— THE INPUT —
* * * * *
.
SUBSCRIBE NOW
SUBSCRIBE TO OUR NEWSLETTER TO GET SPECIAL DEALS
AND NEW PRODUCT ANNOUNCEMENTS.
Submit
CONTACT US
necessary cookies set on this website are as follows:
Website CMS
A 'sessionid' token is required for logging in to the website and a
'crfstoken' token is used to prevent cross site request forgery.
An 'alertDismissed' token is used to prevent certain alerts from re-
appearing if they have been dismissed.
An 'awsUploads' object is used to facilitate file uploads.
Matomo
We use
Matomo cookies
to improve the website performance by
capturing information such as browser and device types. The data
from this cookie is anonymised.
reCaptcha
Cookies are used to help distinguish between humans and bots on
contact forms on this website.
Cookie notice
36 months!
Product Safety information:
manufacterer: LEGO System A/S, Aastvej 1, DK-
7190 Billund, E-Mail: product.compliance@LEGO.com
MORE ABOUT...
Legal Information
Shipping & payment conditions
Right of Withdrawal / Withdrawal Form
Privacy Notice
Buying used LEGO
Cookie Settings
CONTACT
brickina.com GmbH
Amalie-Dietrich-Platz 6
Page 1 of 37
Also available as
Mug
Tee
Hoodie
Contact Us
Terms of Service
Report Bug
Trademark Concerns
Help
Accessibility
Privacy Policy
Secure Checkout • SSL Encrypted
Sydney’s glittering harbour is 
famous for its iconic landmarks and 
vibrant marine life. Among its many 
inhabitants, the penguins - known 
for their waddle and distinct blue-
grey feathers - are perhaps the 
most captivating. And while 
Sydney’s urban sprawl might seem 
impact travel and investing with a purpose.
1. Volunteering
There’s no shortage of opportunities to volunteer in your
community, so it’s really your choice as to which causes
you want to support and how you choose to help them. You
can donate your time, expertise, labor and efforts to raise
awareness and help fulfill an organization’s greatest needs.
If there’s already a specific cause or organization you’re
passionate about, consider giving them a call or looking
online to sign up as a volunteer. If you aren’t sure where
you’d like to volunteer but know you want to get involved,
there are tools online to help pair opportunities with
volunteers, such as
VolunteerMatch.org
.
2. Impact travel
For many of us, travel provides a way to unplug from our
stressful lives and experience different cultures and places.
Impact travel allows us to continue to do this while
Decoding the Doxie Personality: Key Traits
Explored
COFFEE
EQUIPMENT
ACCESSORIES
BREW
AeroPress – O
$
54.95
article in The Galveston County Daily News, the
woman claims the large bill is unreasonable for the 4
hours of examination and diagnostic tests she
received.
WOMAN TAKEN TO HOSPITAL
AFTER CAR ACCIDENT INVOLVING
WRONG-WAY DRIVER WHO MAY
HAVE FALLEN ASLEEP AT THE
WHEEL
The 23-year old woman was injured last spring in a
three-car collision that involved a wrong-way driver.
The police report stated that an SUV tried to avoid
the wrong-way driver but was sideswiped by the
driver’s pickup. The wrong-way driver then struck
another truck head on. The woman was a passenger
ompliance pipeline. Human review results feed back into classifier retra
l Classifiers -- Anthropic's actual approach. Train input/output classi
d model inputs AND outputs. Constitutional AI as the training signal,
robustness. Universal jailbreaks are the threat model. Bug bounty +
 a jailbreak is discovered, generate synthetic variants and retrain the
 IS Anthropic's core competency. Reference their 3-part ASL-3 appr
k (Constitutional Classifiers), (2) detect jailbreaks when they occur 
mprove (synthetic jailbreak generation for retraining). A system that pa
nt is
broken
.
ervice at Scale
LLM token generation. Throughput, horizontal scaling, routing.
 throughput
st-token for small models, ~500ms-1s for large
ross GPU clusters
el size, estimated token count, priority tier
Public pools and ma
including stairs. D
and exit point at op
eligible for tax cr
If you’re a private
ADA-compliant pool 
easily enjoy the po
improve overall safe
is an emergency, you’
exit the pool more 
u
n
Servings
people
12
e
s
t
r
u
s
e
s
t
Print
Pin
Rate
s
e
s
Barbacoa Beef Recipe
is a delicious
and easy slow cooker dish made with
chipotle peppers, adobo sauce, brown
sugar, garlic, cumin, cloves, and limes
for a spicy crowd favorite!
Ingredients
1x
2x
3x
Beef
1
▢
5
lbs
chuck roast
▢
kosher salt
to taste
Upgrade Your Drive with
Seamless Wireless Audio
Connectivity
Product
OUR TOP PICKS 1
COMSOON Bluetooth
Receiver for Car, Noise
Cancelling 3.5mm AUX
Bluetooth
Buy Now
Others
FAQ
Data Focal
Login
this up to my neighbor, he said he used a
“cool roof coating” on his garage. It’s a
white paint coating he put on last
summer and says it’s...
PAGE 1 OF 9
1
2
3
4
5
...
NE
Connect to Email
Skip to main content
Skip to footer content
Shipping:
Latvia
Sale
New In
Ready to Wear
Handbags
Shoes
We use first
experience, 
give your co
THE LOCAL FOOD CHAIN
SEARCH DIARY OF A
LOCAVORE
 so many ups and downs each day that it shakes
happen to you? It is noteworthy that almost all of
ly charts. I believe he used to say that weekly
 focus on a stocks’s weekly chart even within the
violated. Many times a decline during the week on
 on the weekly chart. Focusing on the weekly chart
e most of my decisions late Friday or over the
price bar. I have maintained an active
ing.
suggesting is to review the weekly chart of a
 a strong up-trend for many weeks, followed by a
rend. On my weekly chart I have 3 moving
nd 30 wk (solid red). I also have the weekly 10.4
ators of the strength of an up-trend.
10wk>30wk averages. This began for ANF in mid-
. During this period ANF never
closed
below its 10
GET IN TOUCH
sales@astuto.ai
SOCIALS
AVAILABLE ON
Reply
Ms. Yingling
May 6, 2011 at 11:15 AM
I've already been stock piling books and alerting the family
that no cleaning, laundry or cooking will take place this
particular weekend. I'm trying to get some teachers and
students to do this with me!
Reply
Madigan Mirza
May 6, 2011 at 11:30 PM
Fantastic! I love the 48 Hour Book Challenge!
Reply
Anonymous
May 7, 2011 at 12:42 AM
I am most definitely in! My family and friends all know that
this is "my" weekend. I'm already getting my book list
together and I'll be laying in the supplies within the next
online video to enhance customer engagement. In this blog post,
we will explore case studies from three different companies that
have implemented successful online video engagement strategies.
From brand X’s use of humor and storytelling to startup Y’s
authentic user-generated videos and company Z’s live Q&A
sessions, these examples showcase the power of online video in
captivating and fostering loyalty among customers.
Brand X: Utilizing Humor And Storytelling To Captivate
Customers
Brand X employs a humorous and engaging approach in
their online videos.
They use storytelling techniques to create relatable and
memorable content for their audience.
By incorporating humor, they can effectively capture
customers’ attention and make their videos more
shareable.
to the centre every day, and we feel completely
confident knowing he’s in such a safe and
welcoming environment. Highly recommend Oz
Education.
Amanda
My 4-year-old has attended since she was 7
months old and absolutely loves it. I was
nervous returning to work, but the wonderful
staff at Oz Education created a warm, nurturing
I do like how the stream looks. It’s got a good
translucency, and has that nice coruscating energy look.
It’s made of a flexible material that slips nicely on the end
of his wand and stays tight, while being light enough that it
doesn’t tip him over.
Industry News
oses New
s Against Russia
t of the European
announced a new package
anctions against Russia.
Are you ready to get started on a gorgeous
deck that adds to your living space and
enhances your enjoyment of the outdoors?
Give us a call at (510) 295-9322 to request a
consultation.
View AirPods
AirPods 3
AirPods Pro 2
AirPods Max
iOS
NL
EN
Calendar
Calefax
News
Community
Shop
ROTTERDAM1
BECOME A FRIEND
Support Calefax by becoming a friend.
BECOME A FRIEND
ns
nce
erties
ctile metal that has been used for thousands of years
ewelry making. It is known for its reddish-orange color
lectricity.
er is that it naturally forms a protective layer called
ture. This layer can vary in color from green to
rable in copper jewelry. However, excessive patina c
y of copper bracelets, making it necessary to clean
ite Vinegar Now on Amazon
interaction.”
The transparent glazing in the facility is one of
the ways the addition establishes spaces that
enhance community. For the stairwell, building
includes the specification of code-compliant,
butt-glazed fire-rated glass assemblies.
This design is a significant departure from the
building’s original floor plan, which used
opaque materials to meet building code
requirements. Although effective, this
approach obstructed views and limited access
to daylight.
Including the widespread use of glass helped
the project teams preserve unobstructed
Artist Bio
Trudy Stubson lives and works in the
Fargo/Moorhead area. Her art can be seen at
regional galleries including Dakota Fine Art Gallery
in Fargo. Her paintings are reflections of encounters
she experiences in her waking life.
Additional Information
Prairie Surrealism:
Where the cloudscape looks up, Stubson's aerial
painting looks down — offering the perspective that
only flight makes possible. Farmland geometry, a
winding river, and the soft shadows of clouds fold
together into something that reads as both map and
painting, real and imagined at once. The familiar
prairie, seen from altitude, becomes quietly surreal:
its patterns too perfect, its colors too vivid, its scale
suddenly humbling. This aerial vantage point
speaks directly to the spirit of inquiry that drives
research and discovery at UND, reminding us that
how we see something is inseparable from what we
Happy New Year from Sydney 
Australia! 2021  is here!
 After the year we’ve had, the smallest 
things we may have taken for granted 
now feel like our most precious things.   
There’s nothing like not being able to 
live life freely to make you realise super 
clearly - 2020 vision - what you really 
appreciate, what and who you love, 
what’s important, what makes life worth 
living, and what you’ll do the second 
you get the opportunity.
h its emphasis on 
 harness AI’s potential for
* * * * *
— EXERCISE AIM —
Copy out every line of the entries, from the very first one up to and including the line that contains "1. Volunteering", reproducing each line without any change.

— EXERCISE ANSWER —
.
SUBSCRIBE NOW
SUBSCRIBE TO OUR NEWSLETTER TO GET SPECIAL DEALS
AND NEW PRODUCT ANNOUNCEMENTS.
Submit
CONTACT US
necessary cookies set on this website are as follows:
Website CMS
A 'sessionid' token is required for logging in to the website and a
'crfstoken' token is used to prevent cross site request forgery.
An 'alertDismissed' token is used to prevent certain alerts from re-
appearing if they have been dismissed.
An 'awsUploads' object is used to facilitate file uploads.
Matomo
We use
Matomo cookies
to improve the website performance by
capturing information such as browser and device types. The data
from this cookie is anonymised.
reCaptcha
Cookies are used to help distinguish between humans and bots on
contact forms on this website.
Cookie notice
36 months!
Product Safety information:
manufacterer: LEGO System A/S, Aastvej 1, DK-
7190 Billund, E-Mail: product.compliance@LEGO.com
MORE ABOUT...
Legal Information
Shipping & payment conditions
Right of Withdrawal / Withdrawal Form
Privacy Notice
Buying used LEGO
Cookie Settings
CONTACT
brickina.com GmbH
Amalie-Dietrich-Platz 6
Page 1 of 37
Also available as
Mug
Tee
Hoodie
Contact Us
Terms of Service
Report Bug
Trademark Concerns
Help
Accessibility
Privacy Policy
Secure Checkout • SSL Encrypted
Sydney’s glittering harbour is 
famous for its iconic landmarks and 
vibrant marine life. Among its many 
inhabitants, the penguins - known 
for their waddle and distinct blue-
grey feathers - are perhaps the 
most captivating. And while 
Sydney’s urban sprawl might seem 
impact travel and investing with a purpose.
1. Volunteering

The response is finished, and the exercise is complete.